● MATERIAL SHOWN
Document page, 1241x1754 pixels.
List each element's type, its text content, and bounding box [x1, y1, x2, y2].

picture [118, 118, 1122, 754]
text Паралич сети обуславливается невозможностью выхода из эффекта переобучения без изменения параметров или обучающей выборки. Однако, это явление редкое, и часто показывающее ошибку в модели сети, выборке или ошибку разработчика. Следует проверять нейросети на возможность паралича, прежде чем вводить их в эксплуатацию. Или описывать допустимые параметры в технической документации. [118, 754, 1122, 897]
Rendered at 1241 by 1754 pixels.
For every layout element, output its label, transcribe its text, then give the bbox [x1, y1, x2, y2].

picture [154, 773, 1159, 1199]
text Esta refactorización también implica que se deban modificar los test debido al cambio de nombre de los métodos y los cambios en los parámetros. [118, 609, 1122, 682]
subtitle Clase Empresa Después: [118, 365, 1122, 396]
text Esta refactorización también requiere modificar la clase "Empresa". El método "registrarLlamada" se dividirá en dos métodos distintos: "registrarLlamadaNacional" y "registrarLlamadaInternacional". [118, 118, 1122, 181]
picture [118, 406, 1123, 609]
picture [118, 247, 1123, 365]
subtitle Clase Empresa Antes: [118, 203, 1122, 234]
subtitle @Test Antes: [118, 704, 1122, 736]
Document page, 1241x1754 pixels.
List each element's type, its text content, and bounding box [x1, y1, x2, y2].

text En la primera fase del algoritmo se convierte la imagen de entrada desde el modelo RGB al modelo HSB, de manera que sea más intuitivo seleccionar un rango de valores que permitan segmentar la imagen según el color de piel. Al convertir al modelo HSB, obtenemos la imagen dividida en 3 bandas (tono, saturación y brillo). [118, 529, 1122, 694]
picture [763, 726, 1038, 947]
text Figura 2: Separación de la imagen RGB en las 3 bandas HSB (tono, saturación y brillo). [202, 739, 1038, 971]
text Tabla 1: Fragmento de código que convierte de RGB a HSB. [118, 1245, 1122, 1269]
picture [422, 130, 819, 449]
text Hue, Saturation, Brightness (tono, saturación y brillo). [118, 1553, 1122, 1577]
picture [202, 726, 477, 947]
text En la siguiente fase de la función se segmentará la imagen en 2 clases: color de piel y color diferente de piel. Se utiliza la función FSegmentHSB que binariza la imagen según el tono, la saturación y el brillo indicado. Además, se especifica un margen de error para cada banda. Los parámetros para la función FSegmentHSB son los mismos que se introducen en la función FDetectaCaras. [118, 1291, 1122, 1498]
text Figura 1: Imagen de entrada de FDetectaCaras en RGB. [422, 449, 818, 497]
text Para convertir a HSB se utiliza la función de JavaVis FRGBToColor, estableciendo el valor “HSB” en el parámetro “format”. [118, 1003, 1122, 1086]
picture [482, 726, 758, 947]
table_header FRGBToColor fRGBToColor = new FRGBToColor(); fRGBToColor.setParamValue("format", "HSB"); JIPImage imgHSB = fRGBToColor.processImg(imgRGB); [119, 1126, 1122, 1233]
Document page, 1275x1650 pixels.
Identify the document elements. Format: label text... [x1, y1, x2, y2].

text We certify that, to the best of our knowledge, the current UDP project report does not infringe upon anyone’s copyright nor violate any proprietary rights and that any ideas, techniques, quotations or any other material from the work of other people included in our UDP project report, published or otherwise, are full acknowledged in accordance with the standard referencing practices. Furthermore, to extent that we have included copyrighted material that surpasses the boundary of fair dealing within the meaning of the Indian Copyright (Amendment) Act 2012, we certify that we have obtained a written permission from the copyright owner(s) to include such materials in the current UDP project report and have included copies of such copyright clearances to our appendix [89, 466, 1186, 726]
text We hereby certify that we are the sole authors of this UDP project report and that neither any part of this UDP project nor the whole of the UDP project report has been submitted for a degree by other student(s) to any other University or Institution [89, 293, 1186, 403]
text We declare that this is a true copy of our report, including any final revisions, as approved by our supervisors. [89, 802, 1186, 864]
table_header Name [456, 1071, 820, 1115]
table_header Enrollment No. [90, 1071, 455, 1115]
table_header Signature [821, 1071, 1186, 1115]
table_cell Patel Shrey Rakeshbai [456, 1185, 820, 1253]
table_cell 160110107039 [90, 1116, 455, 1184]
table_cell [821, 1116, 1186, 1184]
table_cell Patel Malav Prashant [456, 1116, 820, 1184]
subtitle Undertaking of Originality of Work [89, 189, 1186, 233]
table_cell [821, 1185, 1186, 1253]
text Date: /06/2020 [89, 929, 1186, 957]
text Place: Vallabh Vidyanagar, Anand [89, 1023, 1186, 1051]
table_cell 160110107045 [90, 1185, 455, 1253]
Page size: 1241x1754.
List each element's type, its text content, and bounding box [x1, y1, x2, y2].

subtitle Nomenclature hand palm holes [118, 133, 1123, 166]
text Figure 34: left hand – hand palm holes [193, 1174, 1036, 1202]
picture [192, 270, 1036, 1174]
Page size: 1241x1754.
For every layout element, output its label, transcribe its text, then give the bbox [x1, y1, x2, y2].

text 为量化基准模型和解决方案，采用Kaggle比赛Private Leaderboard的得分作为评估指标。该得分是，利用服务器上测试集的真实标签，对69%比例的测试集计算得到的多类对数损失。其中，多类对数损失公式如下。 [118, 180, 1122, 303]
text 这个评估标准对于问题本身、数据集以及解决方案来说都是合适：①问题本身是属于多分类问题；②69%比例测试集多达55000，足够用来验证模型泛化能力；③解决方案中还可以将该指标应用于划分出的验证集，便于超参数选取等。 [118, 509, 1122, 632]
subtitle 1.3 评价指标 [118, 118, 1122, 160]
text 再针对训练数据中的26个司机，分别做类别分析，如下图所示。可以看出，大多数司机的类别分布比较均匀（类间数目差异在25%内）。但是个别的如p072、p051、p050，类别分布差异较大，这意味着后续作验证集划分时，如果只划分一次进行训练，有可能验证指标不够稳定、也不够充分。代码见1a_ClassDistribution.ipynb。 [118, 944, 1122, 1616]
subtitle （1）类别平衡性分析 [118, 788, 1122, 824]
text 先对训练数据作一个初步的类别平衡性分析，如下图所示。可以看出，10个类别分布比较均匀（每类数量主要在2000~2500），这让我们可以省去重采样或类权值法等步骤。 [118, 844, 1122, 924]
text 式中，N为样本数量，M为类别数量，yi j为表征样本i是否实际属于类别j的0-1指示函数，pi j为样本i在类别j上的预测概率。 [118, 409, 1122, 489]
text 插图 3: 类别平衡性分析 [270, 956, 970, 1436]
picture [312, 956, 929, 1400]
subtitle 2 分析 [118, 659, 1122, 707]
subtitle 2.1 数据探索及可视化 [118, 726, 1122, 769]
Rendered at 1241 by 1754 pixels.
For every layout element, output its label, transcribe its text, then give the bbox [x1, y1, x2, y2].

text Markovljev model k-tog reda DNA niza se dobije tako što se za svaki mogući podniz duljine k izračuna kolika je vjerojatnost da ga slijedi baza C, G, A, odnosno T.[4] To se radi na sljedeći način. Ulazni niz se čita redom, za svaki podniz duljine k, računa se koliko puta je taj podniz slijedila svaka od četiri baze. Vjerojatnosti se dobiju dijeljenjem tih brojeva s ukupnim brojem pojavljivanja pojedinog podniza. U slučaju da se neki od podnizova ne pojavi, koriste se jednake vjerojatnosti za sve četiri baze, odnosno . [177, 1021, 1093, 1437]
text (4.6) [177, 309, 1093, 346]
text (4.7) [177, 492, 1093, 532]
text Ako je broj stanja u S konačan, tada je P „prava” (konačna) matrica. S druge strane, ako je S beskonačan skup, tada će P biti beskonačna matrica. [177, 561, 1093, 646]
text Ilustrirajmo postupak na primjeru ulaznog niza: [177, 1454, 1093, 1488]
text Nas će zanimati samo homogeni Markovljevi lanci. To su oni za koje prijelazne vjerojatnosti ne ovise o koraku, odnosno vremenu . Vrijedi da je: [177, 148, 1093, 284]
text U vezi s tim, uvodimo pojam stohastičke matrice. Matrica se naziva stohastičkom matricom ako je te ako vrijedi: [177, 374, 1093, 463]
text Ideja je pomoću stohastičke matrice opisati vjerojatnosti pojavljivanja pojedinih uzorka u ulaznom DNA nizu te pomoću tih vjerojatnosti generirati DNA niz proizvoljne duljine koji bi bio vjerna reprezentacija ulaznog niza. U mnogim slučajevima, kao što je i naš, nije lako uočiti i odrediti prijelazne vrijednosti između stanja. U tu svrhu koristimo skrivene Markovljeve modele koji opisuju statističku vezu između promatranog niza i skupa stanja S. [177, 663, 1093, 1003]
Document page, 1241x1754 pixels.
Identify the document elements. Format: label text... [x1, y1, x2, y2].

● EXERCISE OBJECTIVE
Write out again the stretch of the data from the line containing "text We certify" through the line containing "table_header Signature [821, 1071, 1186, 1115]", including both of those lines, with nothing changed.

● THE RESPONSE
text We certify that, to the best of our knowledge, the current UDP project report does not infringe upon anyone’s copyright nor violate any proprietary rights and that any ideas, techniques, quotations or any other material from the work of other people included in our UDP project report, published or otherwise, are full acknowledged in accordance with the standard referencing practices. Furthermore, to extent that we have included copyrighted material that surpasses the boundary of fair dealing within the meaning of the Indian Copyright (Amendment) Act 2012, we certify that we have obtained a written permission from the copyright owner(s) to include such materials in the current UDP project report and have included copies of such copyright clearances to our appendix [89, 466, 1186, 726]
text We hereby certify that we are the sole authors of this UDP project report and that neither any part of this UDP project nor the whole of the UDP project report has been submitted for a degree by other student(s) to any other University or Institution [89, 293, 1186, 403]
text We declare that this is a true copy of our report, including any final revisions, as approved by our supervisors. [89, 802, 1186, 864]
table_header Name [456, 1071, 820, 1115]
table_header Enrollment No. [90, 1071, 455, 1115]
table_header Signature [821, 1071, 1186, 1115]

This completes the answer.